What is a pre-pack administration?

There is no statutory definition of a “pre-pack”, although the term is typically used to describe the sale of an insolvent business by an administrator back to its directors immediately after the commencement of the insolvency. 

The main concern so far as the creditors are concerned is generally that there is little or no marketing of the business.  Creditors are then unhappy to find that the same directors control the business after the insolvency and that the business continues to trade much as it did previously, except that the creditors of the original business are unpaid.

Most insolvency practitioners are able to show how the position of the creditors and the employees is much better than it would have been if the business had closed entirely, but the message does not always get through.

Over the years a number of steps have been taken to ensure that any pre-pack is in the best interests of the creditors.  On the basis that there remain concerns from the market, the most recent review was undertaken by the Insolvency Service between 2017-2020.  Conclusions reached were that the pre-pack process should not be banned. Instead recommendations were put forward as a result of this and they resulted in a new Statutory Instrument, with the snappy title “the Administration (restrictions on disposals etc to connected persons) Regulations 2021” - which is due to come into effect in April.

What changes are introduced by the new regulations?

With effect from the end of April it is not open to an administrator to sell the business back to connected parties within the first eight weeks after appointment unless either:

  • The creditors have consented to the sale; or
  • A report has been obtained from an independent “Evaluator”.
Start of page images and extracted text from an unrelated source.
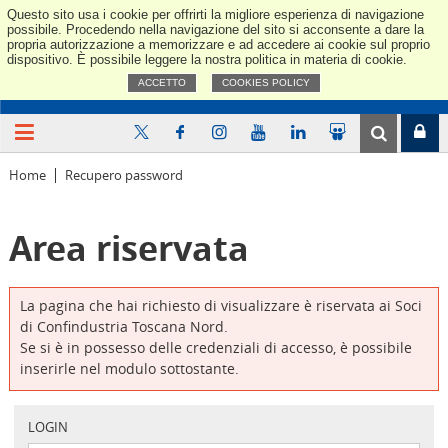
Questo sito usa i cookie per offrirti la migliore esperienza di navigazione
Confindus
possibile. Procedendo nella navigazione del sito si acconsente a dare la
propria autorizzazione a memorizzare e ad accedere ai cookie sul proprio
dispositivo. È possibile leggere la nostra politica in materia di cookie.
ACCETTO
COOKIES POLICY
Home
Recupero password
Area riservata
La pagina che hai richiesto di visualizzare è riservata ai Soci
di Confindustria Toscana Nord.
Se si è in possesso delle credenziali di accesso, è possibile
inserirle nel modulo sottostante.
LOGIN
The reasoning is that eight weeks gives plenty of time for any competitors or prospective buyers to become aware of the insolvency and to put forward alternative offers for the business.  Likewise, as the administrator should be acting in the best interests of the creditors, if they agree to the sale then there is no-one left to object.
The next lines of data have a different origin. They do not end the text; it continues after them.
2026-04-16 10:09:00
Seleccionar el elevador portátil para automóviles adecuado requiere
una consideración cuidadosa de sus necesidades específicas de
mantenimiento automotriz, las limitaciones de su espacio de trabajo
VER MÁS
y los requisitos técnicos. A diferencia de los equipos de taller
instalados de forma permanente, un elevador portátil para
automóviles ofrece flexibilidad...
Unfortunately, some sales need to go ahead at short notice, for example because the goodwill or some other asset of value would be quickly eroded once news of the failure becomes public.  In these circumstances an eight-week delay will be too long, as will the time taken to circulate the creditors and sound them out on the possibility of going ahead with a sale to the original directors.  This is where the use of the independent person's report is intended to offer the buyer and the insolvency practitioner some protection.

There are two main concerns with regard to the independent person's report. 
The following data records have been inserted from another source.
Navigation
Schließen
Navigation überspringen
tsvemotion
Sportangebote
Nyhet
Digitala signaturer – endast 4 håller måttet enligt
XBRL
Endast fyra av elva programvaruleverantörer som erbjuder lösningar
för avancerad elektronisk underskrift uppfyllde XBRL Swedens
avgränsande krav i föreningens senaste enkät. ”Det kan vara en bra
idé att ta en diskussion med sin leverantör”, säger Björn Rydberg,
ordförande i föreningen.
The first is that regulations do not give any guidance as to what qualifications are required by the independent person.  It is not necessary that the evaluator should be a qualified accountant, insolvency practitioner or solicitor.  All that is required is that whoever prepares the report is satisfied that their knowledge and experience is sufficient for the purposes of making the report, that they have professional indemnity insurance and that they are independent.

The second concern with the report is that, even if the evaluator considers that the sale is not in the best interests of creditors, it is still possible for the administrator to go ahead with this.  In these circumstances, however, the administrator will need to explain to the creditors why the report was discounted.

Although it seems unlikely that many sales at short notice will go ahead without the approval of an evaluator, the new regulations have received a mixed response.  Those who believe that the pre-pack process is being abused consider that the regulations have not gone far enough and/or that directors should be prevented from buying back their business from an insolvency practitioner.  Those working within the insolvency industry tend to feel that the regulations will be imposing additional unnecessary burdens to their work in saving jobs and businesses.

I expect to see the use or pre-packs increase in the weeks and months ahead,  In spite of the flaws, it seems that the need for independent approval for the terms of the sale will offer a degree of reassurance to the creditors without imposing significant additional cost or delay.  As such this should help to make them more palatable to their detractors.